Visitor Interaction - Start of visitor's session

  • Visitor visits Sitecore website, and this is regarded as a new interaction. Sitecore's definition of an interaction is ".. any point at which a contact interfaces with a brand, either online or offline". In our case, this is a new visitor session on the website.

  • Sitecore runs the CreateVisits pipeline. Within this pipeline, there is a processor called UpdateGeoIpData that fires a method called GeoIpManager.GetGeoIpData within Sitecore.Analytics.Tracking.CurrentVisitContext that initiates the GeoIP lookup for the visitor's interaction.

  • Within the GeoIP lookup logic, Sitecore will use the visitor's IP address to generate a unique identifier (GUID) based on the visitor's IP address. Eg. 192.168.1.100 => fd747022-dd48-b1ca-1312-eb4ba55030b2. 

NOTE: Sitecore performs all GeoIP lookups using this unique identifier. You can see this id by looking inside your MongoDB's GeoIPs collection. The field is named _id and this is the unique naming convention that MongoDB uses across all of its content.
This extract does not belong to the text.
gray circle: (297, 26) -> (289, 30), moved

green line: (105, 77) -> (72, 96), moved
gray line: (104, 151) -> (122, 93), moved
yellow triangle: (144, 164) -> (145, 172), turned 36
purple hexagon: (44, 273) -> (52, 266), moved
See my previous post for a snapshot.

  • Sitecore performs a GeoIP data lookup in memory cache.

  • If the GeoIP data IS in memory cache, then it will attach it to the visitor's interaction.
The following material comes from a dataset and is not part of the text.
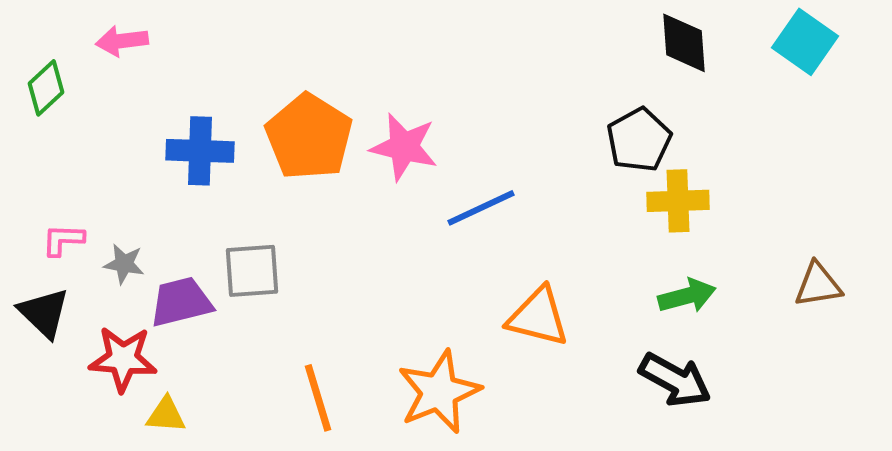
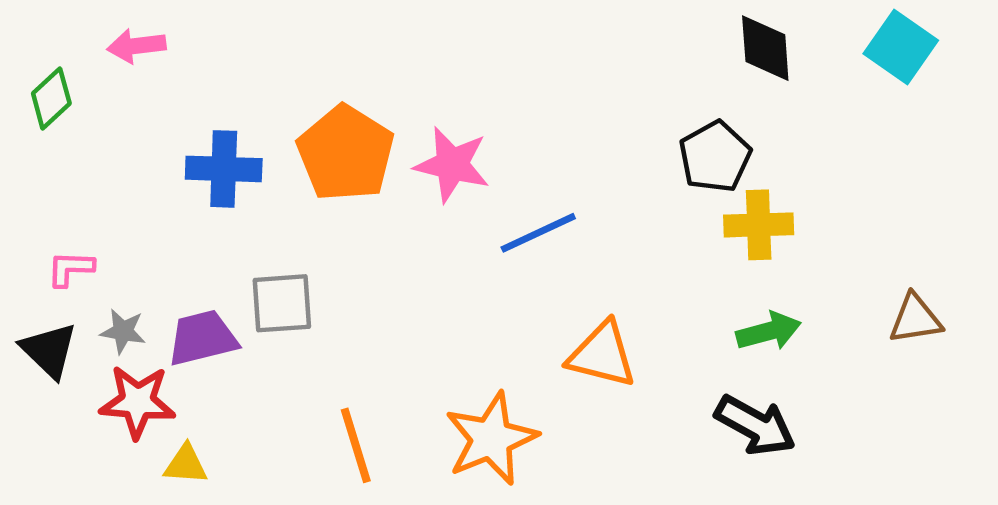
gray star: (124, 264) -> (123, 331), moved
  • If the GeoIP data IS NOT in memory cache, it performs a GeoIP lookup in the MongoDB Analytics database's GeoIps collection.

  • If the GeoIP data IS in the MongoDB Analytics database's GeoIps collection, it attaches it to the visitor's interaction and stores the result in memory cache.

  • If the GeoIP data IS NOT in the GeoIps collection, it performs a lookup using the Sitecore Geolocation service and stores the result in memory cache and attaches it to the visitor's interaction.

NOTE: After a successful lookup, the GeoIP data is stored in the Tracker.Current.Interaction.GeoData (ContactLocation class)

GeoIP Data Cache

  • When the GeoIP data is obtained, it is added to a dictionary object that is part of the Sitecore Tracker so that it can be referenced via the Tracker.Current.Interaction.GeoData (shown above).

  • The odd thing that I noticed was that the cache expiration was set to 10 seconds (by default)
          Code reference:
          Sitecore.Analytics.Data.Dictionaries.TrackingDictionary
          private readonly TimeSpan defaultCacheExpirationTimeout = TimeSpan.FromSeconds(10.0);

GeoIP Data - End of visitor's session

  • At the end of the visitor's interaction / session, Sitecore will run the CommitSession pipeline.

  • Like the CreateVisits pipeline, there is a processor called UpdateGeoIpData that fires a method called GeoIpManager.GetGeoIpData (with the exact same code as in the CreateVisits pipeline). This initiates the GeoIP lookup flow once again (Cache / MongoDB / GeoIP Service).

  • Seems like the intention here is to confirm the visitor's GeoData before storing the data in MongoDB that will ultimately make it's way to the reporting database.

More To Come

Next, I intend to dig into Sitecore's GeoIP code for the 9.x series, and talk about the differences identified in that implementation.